Aufgrund der vielversprechenden Faktoren, die für die Vielfalt in Unternehmen sprechen, sollte für Unternehmen die Diversität authentisch sein und als Treiber der digitalen Transformation erkannt werden, doch dafür braucht es auch einen echten Wandel der Unternehmenskultur. Auch Christine Epler, Head of HR-Strategy, Innovation & Diversity bei der Deutschen Bahn Commitment, führt an, dass es ausschlaggebend ist, wie und wo das Thema Diversity im Unternehmen aufgehängt wird. Wenn sich die Geschäftsführenden nicht zu Diversität bekennen, kann ein kleines Diversity-Team noch so gute Ideen haben – es wird sich aufreiben.

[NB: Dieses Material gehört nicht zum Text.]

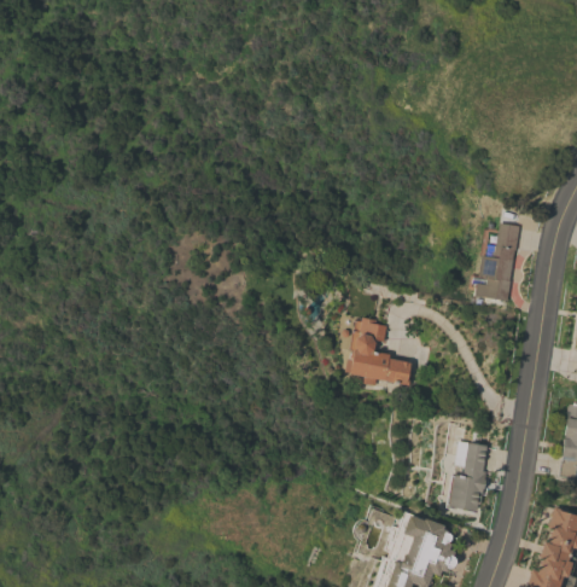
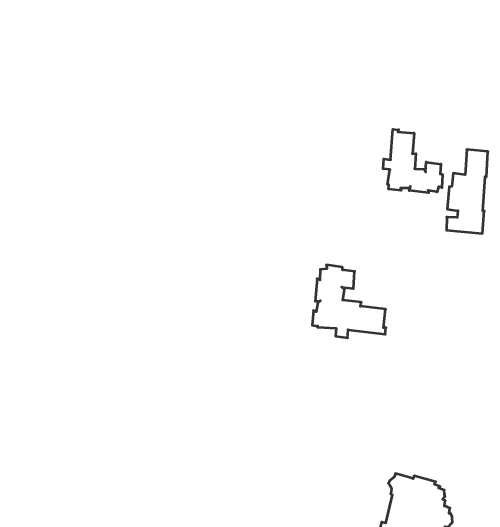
building: none -> [383,129,442,193]
building: [447,442,488,512] -> none

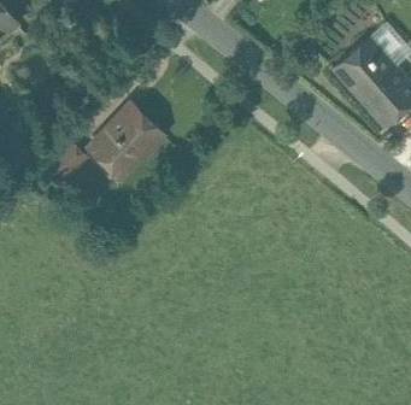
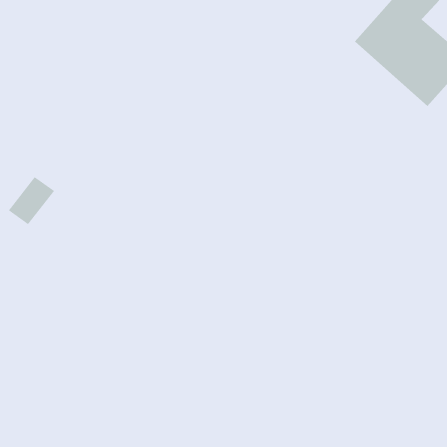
building: [90,106,160,177] -> none

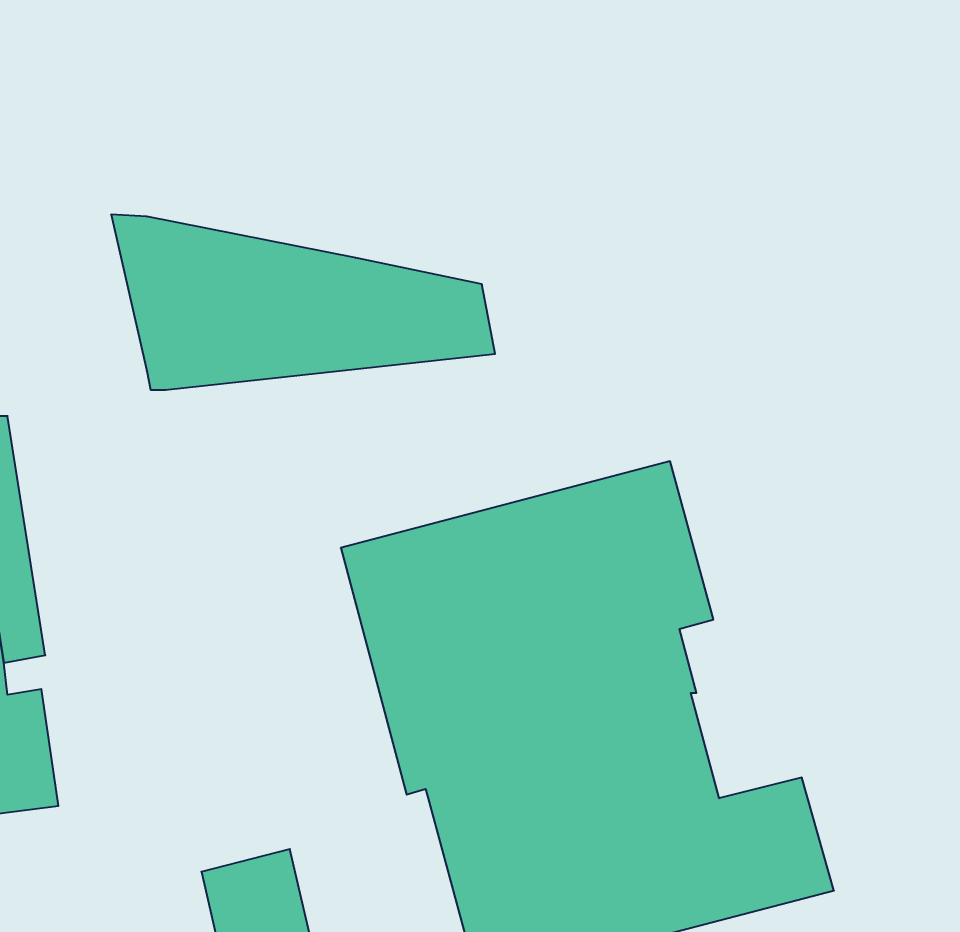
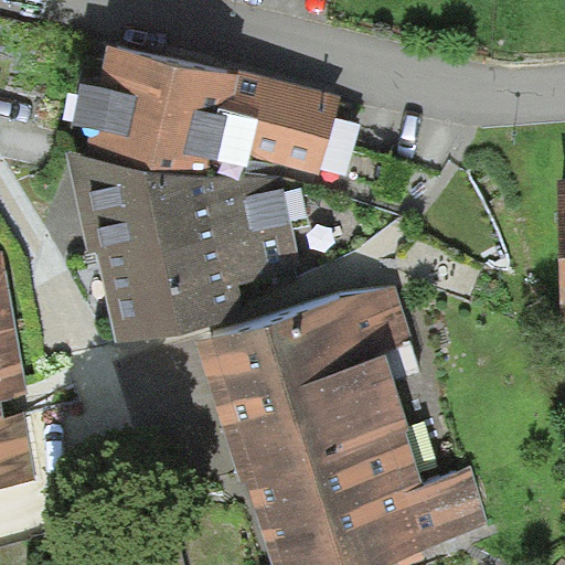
building: none -> [72,32,339,180]
building: none -> [97,225,303,339]

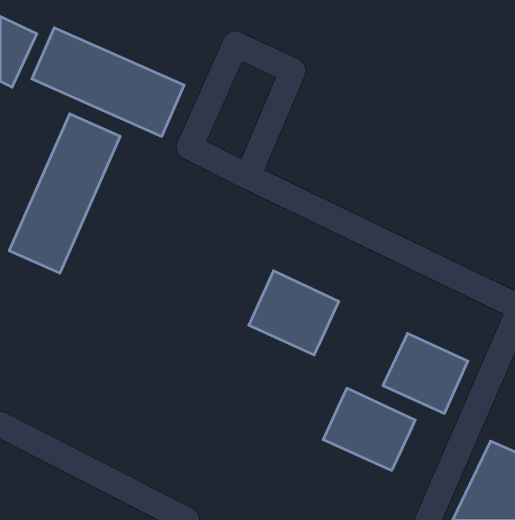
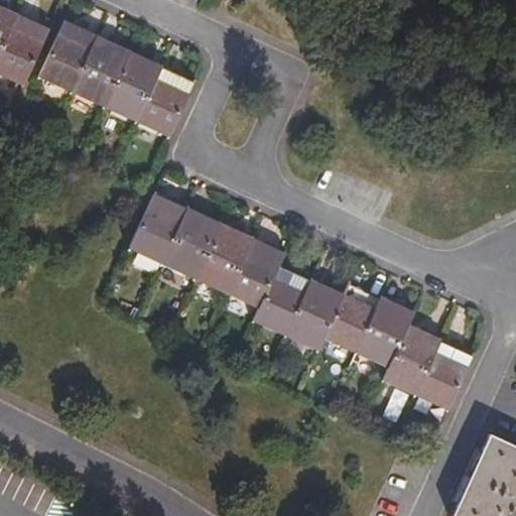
building: [9,114,120,273] -> none
building: none -> [132,199,281,306]
building: [323,388,415,470] -> [324,285,414,366]

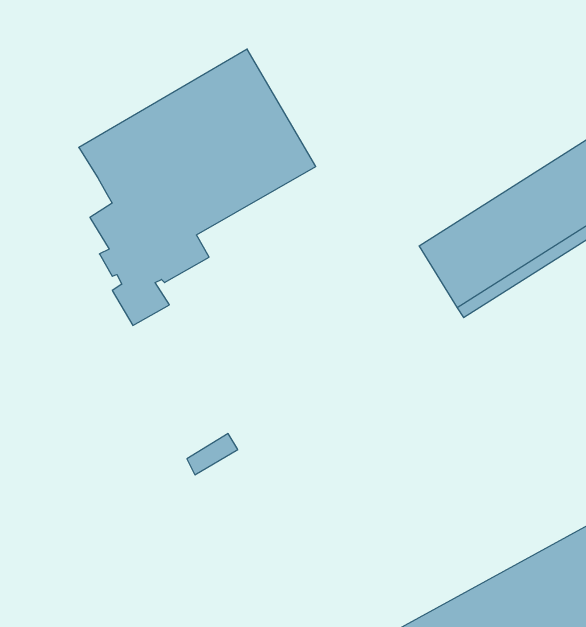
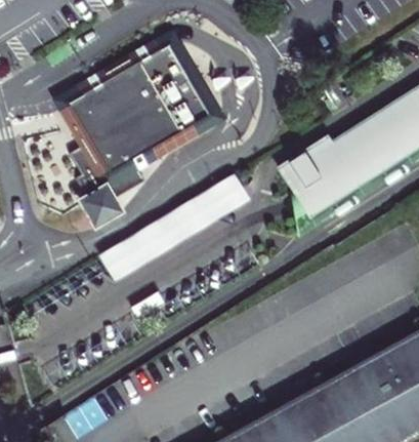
building: none -> [97,172,251,281]

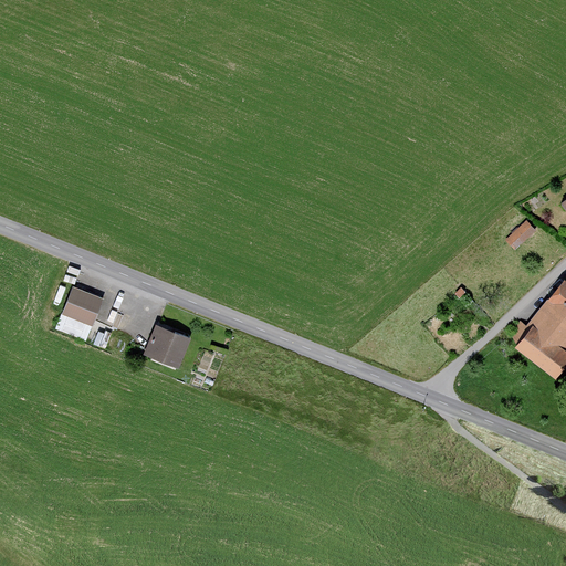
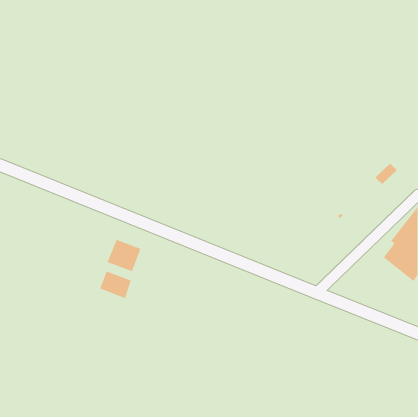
building: [63,276,104,326] -> none
building: none -> [99,271,132,299]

Gleichstellung muss somit fest in der Unternehmenskultur verankert sein, alle Arbeitnehmenden müssen das Gefühl haben, ihre Ideen einbringen zu können ohne dabei Gefahr zu laufen, dass diese nicht wahr oder ernstgenommen werden. Anstatt einen Fokus auf Leistung als Alleinstellungsmerkmal muss Kultur als wertschätzendes und bereicherndes Element insbesondere in den Führungsebenen erkannt und kommuniziert werden.
Literatur
Borelidis, D. (2021). Diversity expert: what does it take?
Dixon-Fyle, S., Hunt, V. (DBE), Dolan, K., & Prince, S. (2020). Diversity wins - How inclusion matters. McKinsey & Company, May.
Global Digital Women GmbH. (2019). Zwischen Wunsch & Wirklichkeit - Digitalisierung und Diversität in Unternehmen. /
PageGroup. (2021). Diversity Management Studie 2021 - Wie Unternehmen den Einsatz und Erfolg von Diversity bewerten.